By Kirk Kardashian, October 2011
Published Oct 06, 2011
For the most part, the European Union has been a tremendous success. First it was a peace project, and there’s been no war on the continent since 1945. Then it was an experiment in free trade, and today there are fewer trade barriers in Europe than there are among the Canadian provinces. Lastly it was a currency club, and that’s where the problems began.
The clearest example of the snag is Greece’s ongoing sovereign debt crisis, where the failure of an economy the size of Maryland’s has spawned panic in global financial markets and costly bailouts from the EU’s more solvent members.
Amid the chaos, says Tuck Centennial Professor of Finance Espen Eckbo, who specializes in corporate governance and investment banking and is the founding director of Tuck's Lindenauer Center for Corporate Governance, it is easy to forget that the European currency project is trying to do something very difficult—perhaps even impossible: institute a single currency across neighboring economies that differ greatly in culture, size, and economic productivity.

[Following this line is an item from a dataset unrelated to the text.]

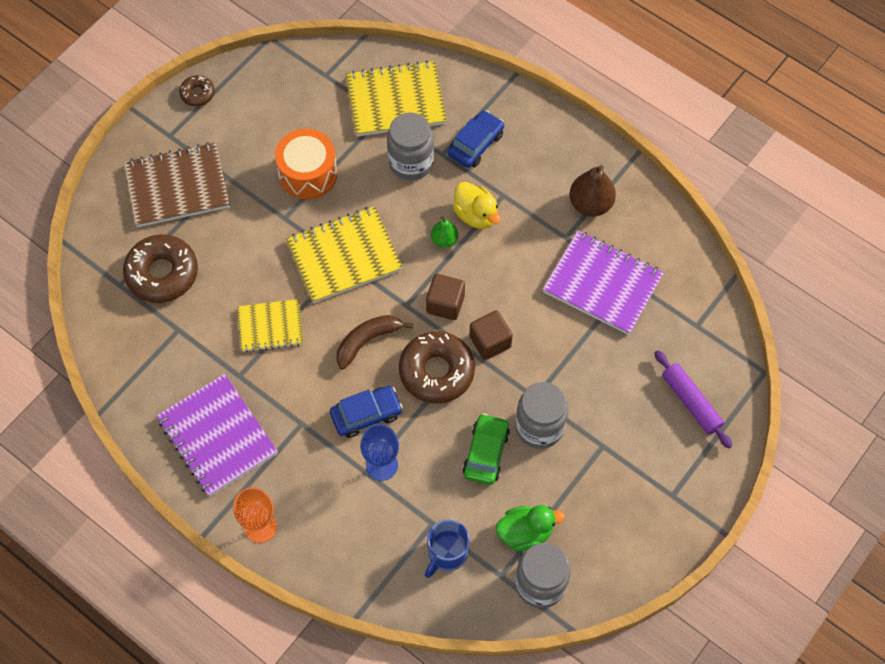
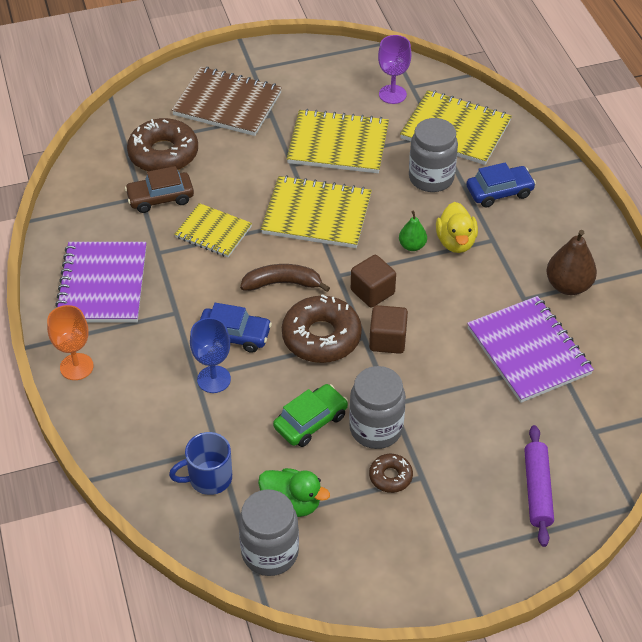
camera: 35 degrees right, 15 degrees down
brown donut [179,75,215,106] -> brown donut moved to [369,454,413,493]
orange drum [275,129,337,199] -> yellow notebook [287,109,389,173]
none -> brown car [125,166,194,213]
none -> purple goblet [378,35,411,104]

The Euro has worked quite well for Germany because it allows the country to use a currency that’s valued less than the Deutschmark otherwise would have been. That, in turn, has caused German exports to boom and produced prosperity for Germans. But it’s had the opposite effect on weaker economies, like Greece’s, for whom the Euro is overvalued relative to a separate Greek currency, and puts downward pressure on exports. However, Eckbo points out, “Germany is much bigger than Greece, so what Germany gains from the Euro is much more than what Greece loses.”
The quid pro quo is that, while Greece is forced to use overvalued money, it is part of a prestigious currency union and has access to cheap credit. Furthermore, Greece has the protection of countries like Germany and France if its gets into financial trouble because it can’t devalue its own currency in tough times. It’s a simple cost-benefit question for the EU powerhouses: will they gain more from exports than it costs to bailout smaller economies? So far, the answer has been yes. Germany understands this calculation well, which is why it is coming up with over 40 percent of the funds for the latest $600 billion bailout, and leading the effort to get the other EU members on board.

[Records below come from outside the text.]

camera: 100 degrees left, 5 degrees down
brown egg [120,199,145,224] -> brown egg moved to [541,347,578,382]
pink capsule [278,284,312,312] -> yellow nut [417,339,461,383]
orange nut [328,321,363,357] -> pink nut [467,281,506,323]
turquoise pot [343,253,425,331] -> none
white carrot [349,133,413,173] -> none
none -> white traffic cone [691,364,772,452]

For Eckbo, the larger question is whether or not these bailouts represent a sustainable monetary policy for the EU. Currently, there’s a structural imbalance that allows countries such as Greece, with its rampant government corruption and inability to collect tax revenues, to borrow large sums against the good credit of the Euro. “The problem is a little like giving your kids access to your credit card,” says Eckbo. “They’re going to spend too much, as they don’t expect to have to pay the bill later.” If the EU can’t constrain these economies, Eckbo adds, “then the monetary union is not sustainable. If you bail them out without forcing them to change their behavior, then you’re just pumping money into a black hole.”
Granted, Greece has promised to implement austerity measures, and it has just levied a highly unpopular property tax. But Eckbo asserts that these efforts aren’t nearly enough—Greece, he argues, needs to grow its economy over the long term and limit government expenditures. Eckbo, however, doesn’t have much confidence that Greece can stay on track. Another solution, he explains, is to let the country default on its debt and perhaps even remove it from the EU currency union. Then Greece will face the high interest rates that reflect the state of its economy, and the political system will be forced to restructure.
“I think that’s the only way,” Eckbo says. “The model may be President Ford’s response to New York City when it asked for federal bailout funds in the 1970s: ‘Ford to City: Drop dead!’ It worked. The current bailout efforts in Europe have instead weakened Greece’s resolve to fix the economy and created systemic uncertainty throughout world financial markets.”
The most pressing question now is whether Greece’s fiscal woes are spreading to other countries. Certainly, other EU members have their own economic problems. Ireland has a reviving economy but its banking system is severely distressed. Portugal had a strong economy until recently, when some of its largest industries, such as cork, have been permanently downsized. Spain is in the middle of a real estate crash. But, Eckbo says, Italy is the biggest concern. The European Central Bank recently purchased bonds from the overly leveraged country to head off panic, and wants the new EU bailout fund—similar to the TARP fund in the U.S.—to be responsible for future cash infusions. There’s just one problem: the fund isn’t nearly big enough to bail out an economy as large as Italy’s.
So who will be left holding the bag? Not Germany in that case, says Eckbo. “The fundamental equation relating German export dollars to bailout funds is very different if Italy can’t pay back its debt,” he explains. “The European currency union stands or falls with Italy.”